46 Il n'y a pas lieu de répondre à la deuxième question.
Sur la troisième question
47 Par la troisième question, la juridiction de renvoi vise à savoir si le règlement n° 4055-86 et la directive 92-106, précités, s'appliquent à des transports du type de ceux en cause dans l'affaire au principal, en vue de pouvoir apprécier la compatibilité de la loi italienne avec ces dispositions.
48 A cet égard, il y a lieu de constater que la directive 92-106 s'applique, d'après l'article 1er, deuxième alinéa, aux transports combinés de marchandises entre États membres et non pas aux transports combinés mer/route provenant de pays tiers comme ceux en cause dans l'affaire au principal.

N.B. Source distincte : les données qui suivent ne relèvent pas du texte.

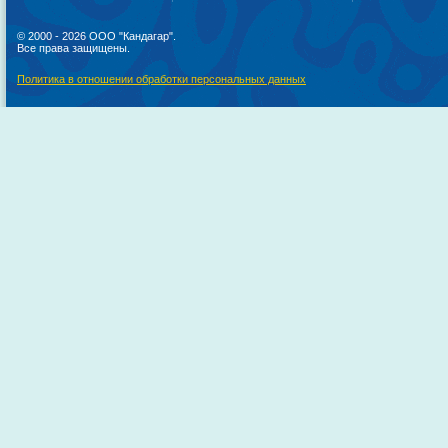
© 2000 - 2026 ООО "Кандагар".
Все права защищены.
Политика в отношении обработки персональных данных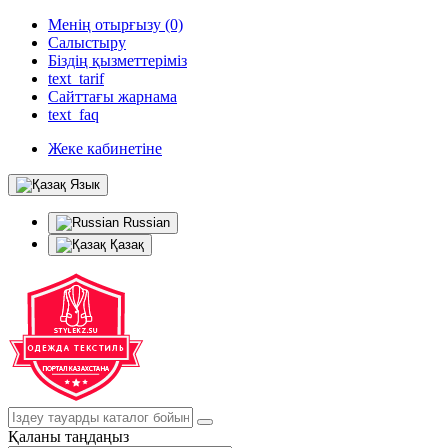
Менің отырғызу (0)
Салыстыру
Біздің қызметтеріміз
text_tarif
Сайттағы жарнама
text_faq
Жеке кабинетіне
Язык
Russian
Қазақ
Қаланы таңдаңыз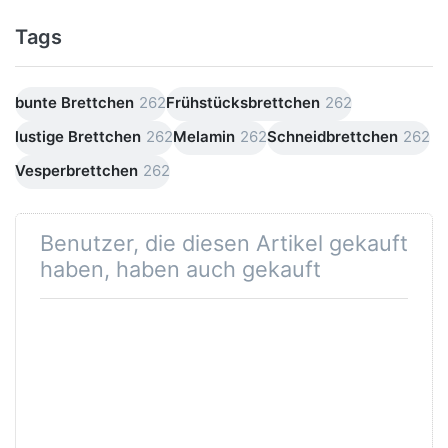
Tags
bunte Brettchen
262
Frühstücksbrettchen
262
lustige Brettchen
262
Melamin
262
Schneidbrettchen
262
Vesperbrettchen
262
Benutzer, die diesen Artikel gekauft
haben, haben auch gekauft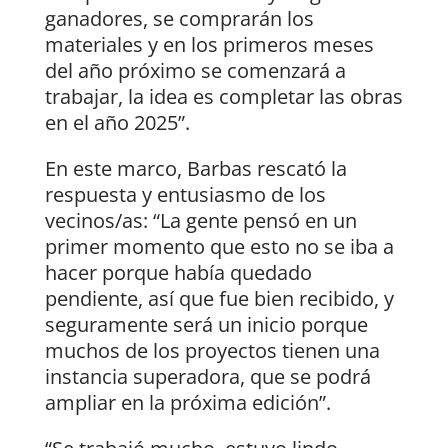
ganadores, se comprarán los
materiales y en los primeros meses
del año próximo se comenzará a
trabajar, la idea es completar las obras
en el año 2025”.
En este marco, Barbas rescató la
respuesta y entusiasmo de los
vecinos/as: “La gente pensó en un
primer momento que esto no se iba a
hacer porque había quedado
pendiente, así que fue bien recibido, y
seguramente será un inicio porque
muchos de los proyectos tienen una
instancia superadora, que se podrá
ampliar en la próxima edición”.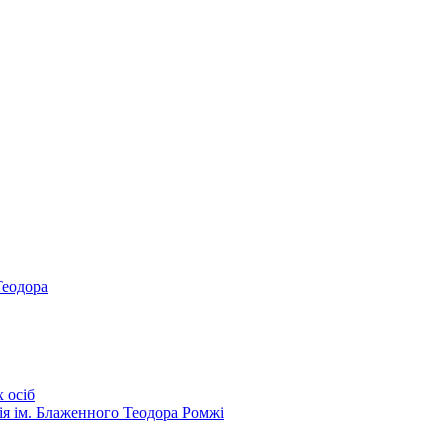
Теодора
 осіб
ія ім. Блаженного Теодора Ромжі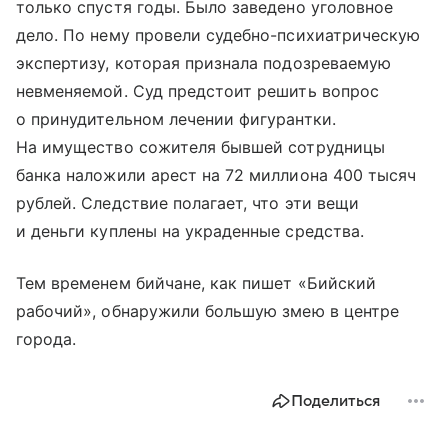
только спустя годы. Было заведено уголовное
дело. По нему провели судебно-психиатрическую
экспертизу, которая признала подозреваемую
невменяемой. Суд предстоит решить вопрос
о принудительном лечении фигурантки.
На имущество сожителя бывшей сотрудницы
банка наложили арест на 72 миллиона 400 тысяч
рублей. Следствие полагает, что эти вещи
и деньги куплены на украденные средства.
Тем временем бийчане, как пишет «Бийский
рабочий», обнаружили большую змею в центре
города.
Поделиться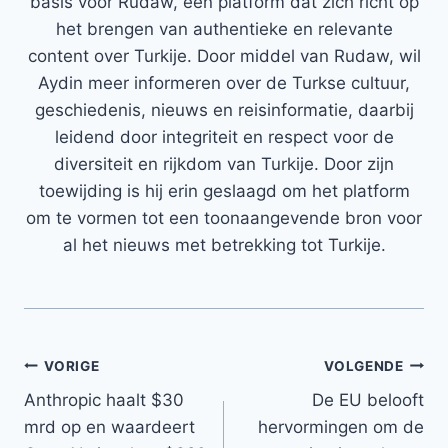
basis voor Rudaw, een platform dat zich richt op
het brengen van authentieke en relevante
content over Turkije. Door middel van Rudaw, wil
Aydin meer informeren over de Turkse cultuur,
geschiedenis, nieuws en reisinformatie, daarbij
leidend door integriteit en respect voor de
diversiteit en rijkdom van Turkije. Door zijn
toewijding is hij erin geslaagd om het platform
om te vormen tot een toonaangevende bron voor
al het nieuws met betrekking tot Turkije.
Bericht
VORIGE
VOLGENDE
Anthropic haalt $30
De EU belooft
navigatie
mrd op en waardeert
hervormingen om de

49 Le règlement n° 4055-86 concerne, aux termes de son article 1er, paragraphe 1, les transports maritimes entre États membres, d'une part, et entre États membres et pays tiers, d'autre part.
50 La notion de service de transport maritime, précisée par le paragraphe 4 du même article, vise le transport de voyageurs ou de marchandises par mer entre un port d'un État membre et un port ou une installation off-shore d'un autre État membre ou d'un pays tiers.

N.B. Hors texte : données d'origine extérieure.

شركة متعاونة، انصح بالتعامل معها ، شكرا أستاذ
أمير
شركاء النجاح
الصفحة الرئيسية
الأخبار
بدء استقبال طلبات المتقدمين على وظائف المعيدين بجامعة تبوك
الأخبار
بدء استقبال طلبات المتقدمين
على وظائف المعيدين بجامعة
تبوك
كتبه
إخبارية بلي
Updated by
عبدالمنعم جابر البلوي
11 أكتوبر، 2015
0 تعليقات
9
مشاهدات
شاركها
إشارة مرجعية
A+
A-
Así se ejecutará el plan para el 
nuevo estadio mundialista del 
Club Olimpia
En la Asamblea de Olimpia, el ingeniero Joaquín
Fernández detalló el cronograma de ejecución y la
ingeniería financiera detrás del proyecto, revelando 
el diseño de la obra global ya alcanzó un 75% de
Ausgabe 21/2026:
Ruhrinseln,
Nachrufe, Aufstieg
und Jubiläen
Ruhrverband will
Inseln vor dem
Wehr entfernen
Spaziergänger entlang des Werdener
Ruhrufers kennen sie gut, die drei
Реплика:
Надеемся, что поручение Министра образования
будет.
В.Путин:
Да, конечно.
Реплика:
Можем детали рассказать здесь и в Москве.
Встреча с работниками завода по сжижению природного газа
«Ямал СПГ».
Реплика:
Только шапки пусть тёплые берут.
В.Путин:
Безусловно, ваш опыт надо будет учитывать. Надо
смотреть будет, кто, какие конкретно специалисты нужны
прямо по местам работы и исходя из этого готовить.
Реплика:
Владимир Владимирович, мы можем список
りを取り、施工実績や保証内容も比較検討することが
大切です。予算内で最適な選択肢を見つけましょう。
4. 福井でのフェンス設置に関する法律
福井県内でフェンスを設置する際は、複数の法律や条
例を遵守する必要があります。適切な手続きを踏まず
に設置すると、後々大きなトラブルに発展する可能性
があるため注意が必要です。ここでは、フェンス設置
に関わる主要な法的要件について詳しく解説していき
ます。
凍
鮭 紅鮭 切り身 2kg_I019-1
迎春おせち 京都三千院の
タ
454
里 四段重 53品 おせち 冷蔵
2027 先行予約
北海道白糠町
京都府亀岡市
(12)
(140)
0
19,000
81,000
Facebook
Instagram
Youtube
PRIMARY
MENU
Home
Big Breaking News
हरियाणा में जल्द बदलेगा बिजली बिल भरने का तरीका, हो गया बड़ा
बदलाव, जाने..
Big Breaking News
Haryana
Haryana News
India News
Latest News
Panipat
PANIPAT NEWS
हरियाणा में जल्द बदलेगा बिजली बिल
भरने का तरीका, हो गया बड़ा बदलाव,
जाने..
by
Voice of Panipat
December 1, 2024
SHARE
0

51 Il résulte de cette définition que le service de transport maritime, au sens de ce règlement, cesse à l'arrivée au port ou à l'installation off-shore et ne s'étend donc pas au transport par route de marchandises débarquées du navire.

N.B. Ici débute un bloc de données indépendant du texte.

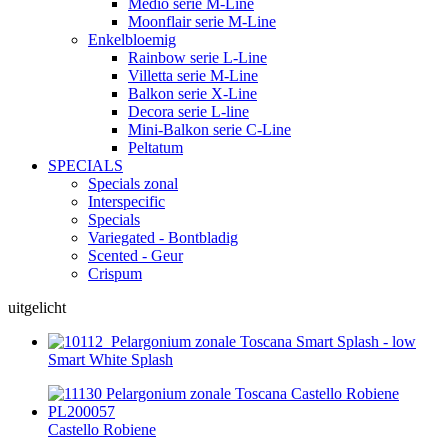
Medio serie M-Line
Moonflair serie M-Line
Enkelbloemig
Rainbow serie L-Line
Villetta serie M-Line
Balkon serie X-Line
Decora serie L-line
Mini-Balkon serie C-Line
Peltatum
SPECIALS
Specials zonal
Interspecific
Specials
Variegated - Bontbladig
Scented - Geur
Crispum
uitgelicht
Smart White Splash
Castello Robiene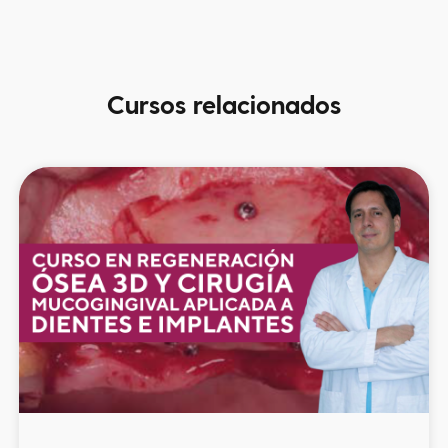
Cursos
relacionados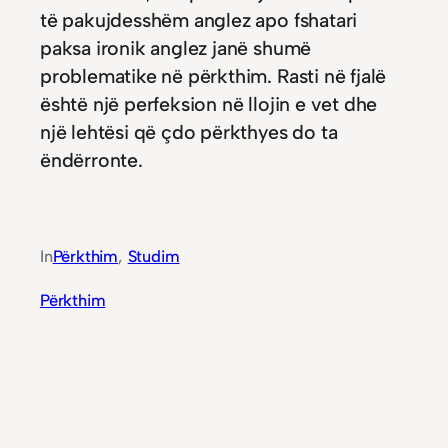
të pakujdesshëm anglez apo fshatari
paksa ironik anglez janë shumë
problematike në përkthim. Rasti në fjalë
është një perfeksion në llojin e vet dhe
një lehtësi që çdo përkthyes do ta
ëndërronte.
In
Përkthim
, 
Studim
Përkthim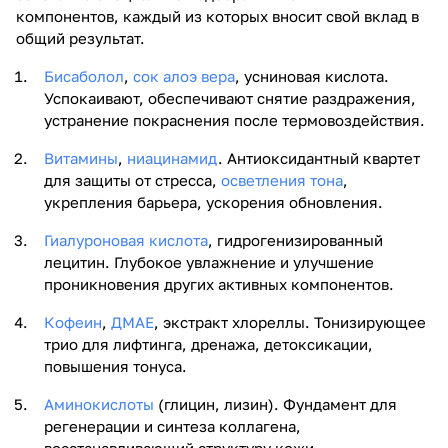
компонентов, каждый из которых вносит свой вклад в
общий результат.
Бисаболол
,
сок алоэ вера
, усниновая кислота.
Успокаивают, обеспечивают снятие раздражения,
устранение покраснения после термовоздействия.
Витамины
,
ниацинамид
. Антиоксидантный квартет
для защиты от стресса,
осветления тона
,
укрепления барьера, ускорения обновления.
Гиалуроновая кислота
, гидрогенизированный
лецитин. Глубокое увлажнение и улучшение
проникновения других активных компонентов.
Кофеин
,
ДМАЕ
, экстракт хлореллы. Тонизирующее
трио для лифтинга, дренажа, детоксикации,
повышения тонуса.
Аминокислоты
(глицин, лизин). Фундамент для
регенерации и синтеза коллагена,
восстанавливающий структуру кожи.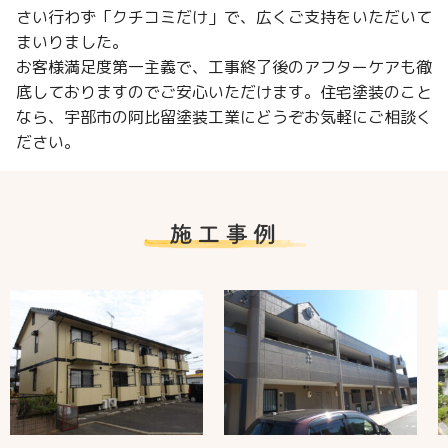
さい行わず「クチコミだけ」で、広くご支持をいただいて
まいりました。
お客様満足度第一主義で、工事終了後のアフターケアも徹
底しておりますのでご安心いただけます。住宅塗装のこと
なら、宇部市の阿比留塗装工業にどうぞお気軽にご相談く
ださい。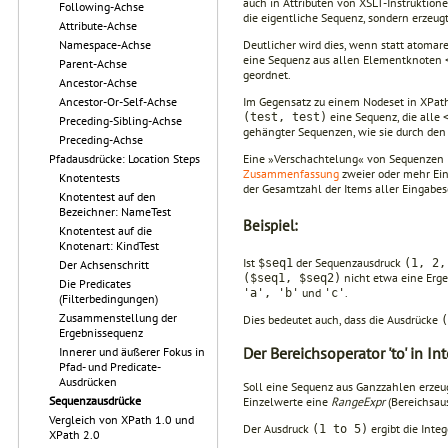
auch in Attri­buten von XSLT-Instruktion
Following-Achse
die eigentliche Sequenz, sondern erzeugt
Attribute-Achse
Namespace-Achse
Deutlicher wird dies, wenn statt atomar
eine Sequenz aus allen Elementknoten
Parent-Achse
geordnet.
Ancestor-Achse
Ancestor-Or-Self-Achse
Im Gegensatz zu einem Nodeset in XPath
eine Sequenz, die alle
(test, test)
Preceding-Sibling-Achse
gehängter Sequenzen, wie sie durch de
Preceding-Achse
Pfadausdrücke: Location Steps
Eine »Verschachtelung« von Sequenzen is
Zusammenfassung
zweier oder mehr Ein
Knotentests
der Gesamtzahl der Items aller Eingabe
Knotentest auf den
Bezeichner: NameTest
Beispiel:
Knotentest auf die
Knotenart: KindTest
Ist
der Sequenzausdruck
$seq1
(1, 2,
Der Achsenschritt
nicht etwa eine Erge
($seq1, $seq2)
Die Predicates
und
.
'a', 'b'
'c'
(Filterbedingungen)
Zusammenstellung der
Dies bedeutet auch, dass die Ausdrücke
(
Ergebnissequenz
Der Bereichsoperator 'to' in I
Innerer und äußerer Fokus in
Pfad- und Predicate-
Ausdrücken
Soll eine Sequenz aus Ganzzahlen erzeug
Sequenzausdrücke
Einzelwerte eine
RangeExpr
(Bereichsaus
Vergleich von XPath 1.0 und
Der Ausdruck
ergibt die Inte
(1 to 5)
XPath 2.0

52 Il y a dès lors lieu de répondre à la troisième question que la directive 92-106 ne s'applique pas aux transports combinés de marchandises entre pays tiers et États membres et que le règlement n° 4055-86 ne s'applique pas aux transports par route de marchandises débarquées du navire.
Sur les dépens
53 Les frais exposés par les gouvernements italien et du Royaume-Uni ainsi que par la Commission des Communautés européennes, qui ont soumis des observations à la Cour, ne peuvent faire l'objet d'un remboursement. La procédure revêtant, à l'égard des parties au principal, le caractère d'un incident soulevé devant la juridiction nationale, il appartient à celle-ci de statuer sur les dépens.
Par ces motifs,
LA COUR (sixième chambre),
statuant sur les questions à elle soumises par le Tribunale di Genova, par ordonnance du 7 mars 1994, dit pour droit :
1) Les articles 3, sous g), 5, 85, 86 et 90 ainsi que l'article 30 du traité CE ne s'opposent pas à ce qu'une réglementation d'un État membre prévoie que les tarifs des transports routiers de marchandises sont approuvés et rendus exécutoires par l'autorité publique, sur la base de propositions d'un comité, si celui-ci est composé d'une majorité de représentants des pouvoirs publics, à côté d'une minorité de représentants des opérateurs économiques intéressés, et doit respecter dans ses propositions certains critères d'intérêt public et si, par ailleurs, les pouvoirs publics n'abandonnent pas leurs prérogatives en tenant compte, avant l'approbation des propositions, des observations d'autres organismes publics et privés, voire en fixant les tarifs d'office.
2) La directive 92-106-CEE du Conseil, du 7 décembre 1992, relative à l'établissement de règles communes pour certains transports combinés de marchandises entre États membres, ne s'applique pas aux transports combinés de marchandises entre pays tiers et États membres et le règlement (CEE) n° 4055-86 du Conseil, du 22 décembre 1986, portant application du principe de la libre prestation des services aux transports maritimes entre États membres et entre États membres et pays tiers, ne s'applique pas aux transports par route de marchandises débarquées du navire.